[Stored data entries]

▽

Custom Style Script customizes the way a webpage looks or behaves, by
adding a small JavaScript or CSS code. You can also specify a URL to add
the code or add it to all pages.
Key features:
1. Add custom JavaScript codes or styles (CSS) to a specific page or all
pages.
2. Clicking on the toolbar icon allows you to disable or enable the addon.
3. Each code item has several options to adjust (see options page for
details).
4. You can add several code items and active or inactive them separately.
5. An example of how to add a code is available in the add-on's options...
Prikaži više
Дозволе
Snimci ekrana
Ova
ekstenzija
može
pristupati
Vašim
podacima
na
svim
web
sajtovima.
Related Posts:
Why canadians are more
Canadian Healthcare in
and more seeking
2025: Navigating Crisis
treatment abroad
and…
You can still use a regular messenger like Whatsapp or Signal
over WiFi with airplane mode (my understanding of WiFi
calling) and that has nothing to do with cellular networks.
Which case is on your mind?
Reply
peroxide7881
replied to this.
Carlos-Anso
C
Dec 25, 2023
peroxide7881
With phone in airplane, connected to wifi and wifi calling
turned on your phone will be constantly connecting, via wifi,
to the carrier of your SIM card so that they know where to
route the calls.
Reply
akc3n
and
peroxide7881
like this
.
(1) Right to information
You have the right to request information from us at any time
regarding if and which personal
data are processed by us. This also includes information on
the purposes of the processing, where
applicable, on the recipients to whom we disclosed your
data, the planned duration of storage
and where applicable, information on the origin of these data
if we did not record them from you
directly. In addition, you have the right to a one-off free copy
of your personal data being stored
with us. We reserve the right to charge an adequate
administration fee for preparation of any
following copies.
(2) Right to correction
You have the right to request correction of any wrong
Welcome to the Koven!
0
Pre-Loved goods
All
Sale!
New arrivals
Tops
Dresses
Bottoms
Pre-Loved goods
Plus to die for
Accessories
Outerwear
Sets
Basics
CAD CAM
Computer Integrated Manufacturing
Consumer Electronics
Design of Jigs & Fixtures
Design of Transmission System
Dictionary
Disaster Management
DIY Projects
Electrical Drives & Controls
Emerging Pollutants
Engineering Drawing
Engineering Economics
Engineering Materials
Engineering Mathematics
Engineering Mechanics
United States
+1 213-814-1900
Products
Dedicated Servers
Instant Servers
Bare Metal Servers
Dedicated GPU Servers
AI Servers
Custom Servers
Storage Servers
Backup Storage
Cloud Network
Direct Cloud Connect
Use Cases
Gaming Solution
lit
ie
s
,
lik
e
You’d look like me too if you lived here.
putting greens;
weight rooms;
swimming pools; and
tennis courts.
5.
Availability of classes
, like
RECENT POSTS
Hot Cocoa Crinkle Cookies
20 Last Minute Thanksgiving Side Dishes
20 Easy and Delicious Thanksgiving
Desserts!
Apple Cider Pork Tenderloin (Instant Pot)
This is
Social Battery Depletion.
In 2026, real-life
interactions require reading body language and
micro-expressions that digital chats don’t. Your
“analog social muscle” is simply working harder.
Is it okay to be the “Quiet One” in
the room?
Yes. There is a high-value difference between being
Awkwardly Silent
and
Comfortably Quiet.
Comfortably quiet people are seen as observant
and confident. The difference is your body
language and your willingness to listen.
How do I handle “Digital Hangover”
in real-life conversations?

△
▽

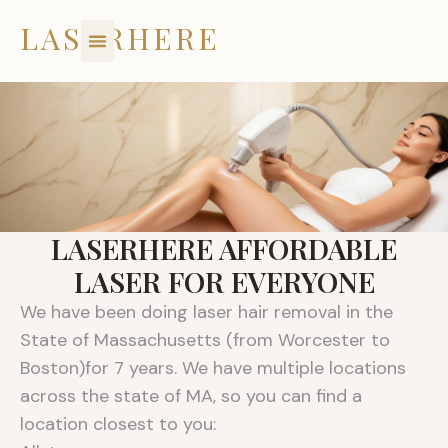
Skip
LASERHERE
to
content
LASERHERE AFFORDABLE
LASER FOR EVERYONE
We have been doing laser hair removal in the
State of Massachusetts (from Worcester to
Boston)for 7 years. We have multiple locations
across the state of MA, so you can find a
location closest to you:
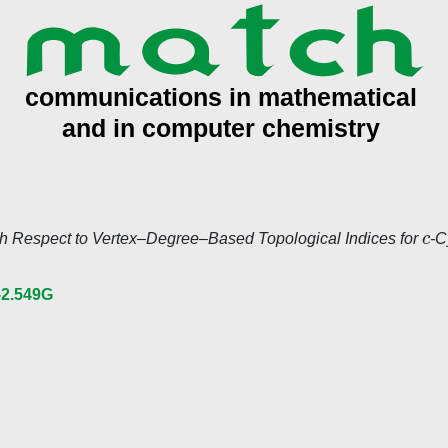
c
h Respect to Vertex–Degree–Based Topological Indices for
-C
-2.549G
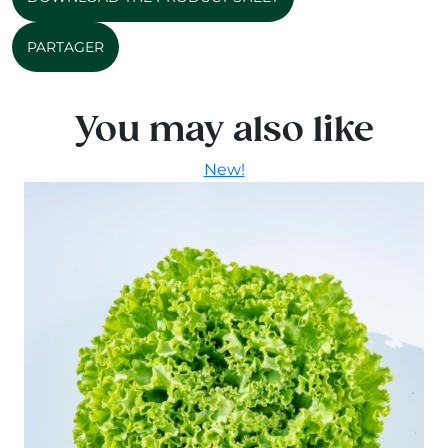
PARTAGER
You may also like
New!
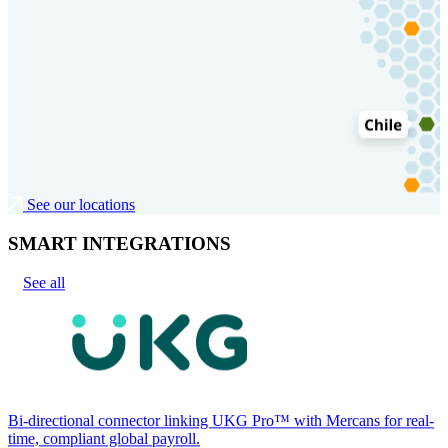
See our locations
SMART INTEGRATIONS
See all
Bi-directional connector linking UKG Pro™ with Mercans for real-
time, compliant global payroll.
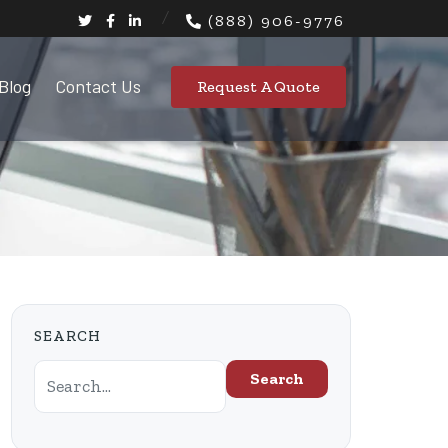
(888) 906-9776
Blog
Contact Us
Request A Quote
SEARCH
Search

△

Directive
Pull out all lines containing the word "that" from the entries above.

Answer to this exercise
calling) and that has nothing to do with cellular networks.
to the carrier of your SIM card so that they know where to
micro-expressions that digital chats don’t. Your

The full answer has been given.